[Opening Recorded data section]
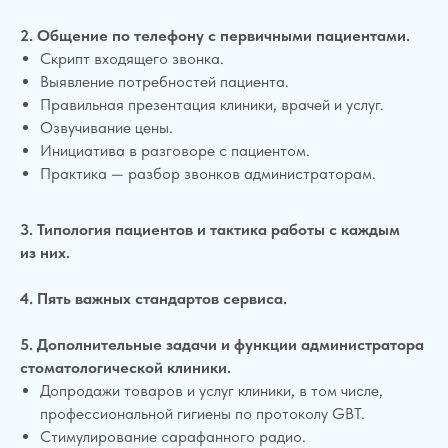
2. Общение по телефону с первичными пациентами.
Скрипт входящего звонка.
Выявление потребностей пациента.
Правильная презентация клиники, врачей и услуг.
Озвучивание цены.
Инициатива в разговоре с пациентом.
Практика — разбор звонков администраторам.
3.
Типология пациентов и тактика работы с каждым
из них.
4. Пять важных стандартов сервиса.
5. Дополнительные задачи и функции администратора
стоматологической клиники.
Допродажи товаров и услуг клиники, в том числе,
профессиональной гигиены по протоколу GBT.
Стимулирование сарафанного радио.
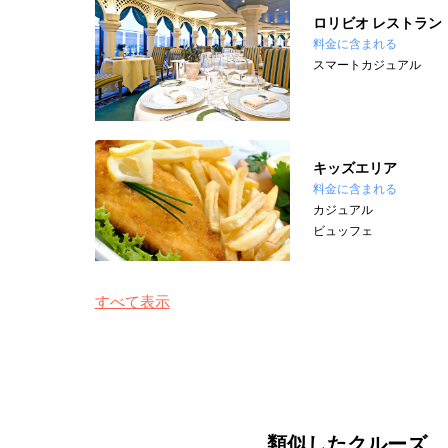
ロリビオ レストラン
料金に含まれる
スマートカジュアル
キッズエリア
料金に含まれる
カジュアル
ビュッフェ
すべて表示
類似したクルーズ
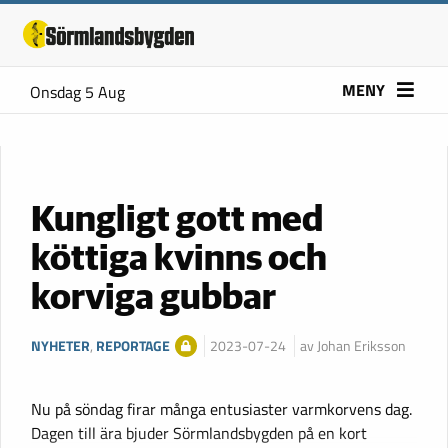
MENY
Onsdag 5 Aug
Kungligt gott med
köttiga kvinns och
korviga gubbar
NYHETER
,
REPORTAGE
2023-07-24
av Johan Eriksson
Nu på söndag firar många entusiaster varmkorvens dag.
Dagen till ära bjuder Sörmlandsbygden på en kort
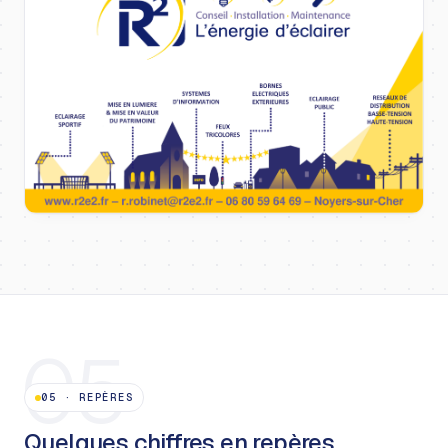
05
05
·
REPÈRES
Quelques chiffres en repères.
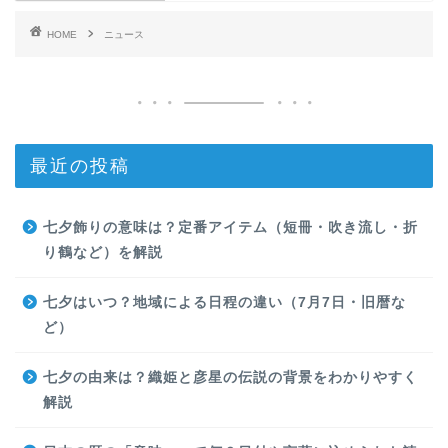
HOME
ニュース
最近の投稿
七夕飾りの意味は？定番アイテム（短冊・吹き流し・折
り鶴など）を解説
七夕はいつ？地域による日程の違い（7月7日・旧暦な
ど）
七夕の由来は？織姫と彦星の伝説の背景をわかりやすく
解説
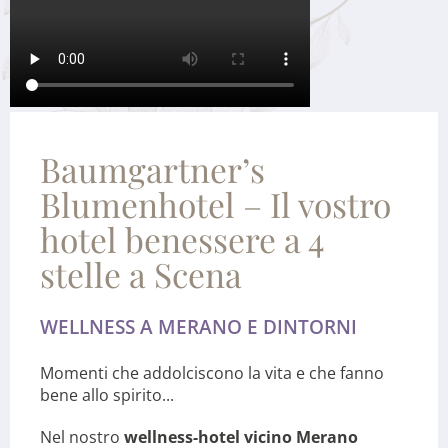
Baumgartner’s
Blumenhotel – Il vostro
hotel benessere a 4
stelle a Scena
WELLNESS A MERANO E DINTORNI
Momenti che addolciscono la vita e che fanno
bene allo spirito...
Nel nostro
wellness-hotel vicino Merano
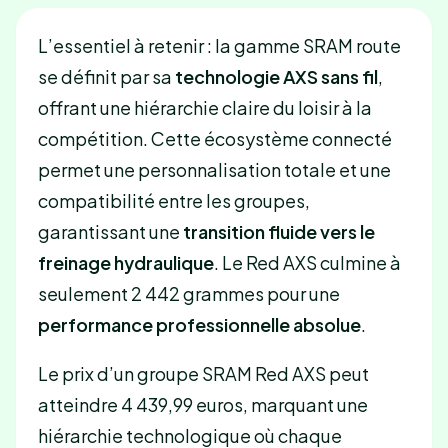
L’essentiel à retenir : la gamme SRAM route
se définit par sa
technologie AXS sans fil
,
offrant une hiérarchie claire du loisir à la
compétition. Cette écosystème connecté
permet une personnalisation totale et une
compatibilité entre les groupes,
garantissant une
transition fluide vers le
freinage hydraulique
. Le Red AXS culmine à
seulement 2 442 grammes pour une
performance professionnelle absolue
.
Le prix d’un groupe SRAM Red AXS peut
atteindre 4 439,99 euros, marquant une
hiérarchie technologique où chaque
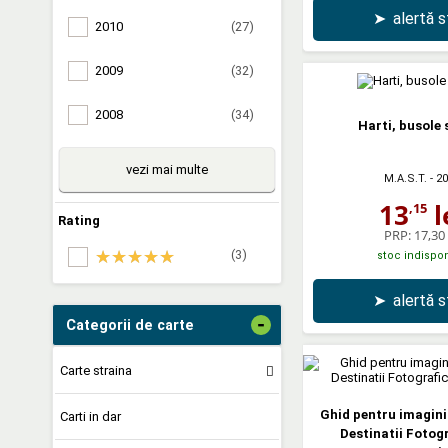
➤
alertă 
2010
(27)
2009
(32)
2008
(34)
Harti, busole 
vezi mai multe
M.A.S.T.
- 2
13
l
,15
Rating
PRP:
17,30 
(3)
stoc indispon
➤
alertă 
-
Categorii de carte
Carte straina
Ghid pentru imagini 
Carti in dar
Destinatii Fotogr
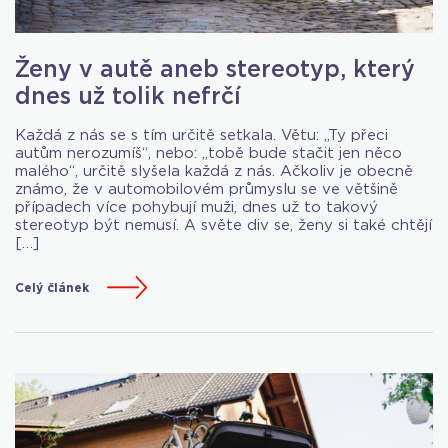
Ženy v autě aneb stereotyp, který
dnes už tolik nefrčí
Každá z nás se s tím určitě setkala. Větu: „Ty přeci
autům nerozumíš“, nebo: „tobě bude stačit jen něco
malého“, určitě slyšela každá z nás. Ačkoliv je obecně
známo, že v automobilovém průmyslu se ve většině
případech více pohybují muži, dnes už to takový
stereotyp být nemusí. A světe div se, ženy si také chtějí
[…]
Celý článek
[Closing Recorded data section]
Requirement:
Turn the lines from the line with "L’essentiel à retenir : la gamme SRAM route" to the line with "transition fluide vers le", both included, into a JSON list of strings. Use one string per line and leave out any blank lines.

Answer to the exercise:
[
  "L’essentiel à retenir : la gamme SRAM route",
  "se définit par sa",
  "technologie AXS sans fil",
  ",",
  "offrant une hiérarchie claire du loisir à la",
  "compétition. Cette écosystème connecté",
  "permet une personnalisation totale et une",
  "compatibilité entre les groupes,",
  "garantissant une",
  "transition fluide vers le"
]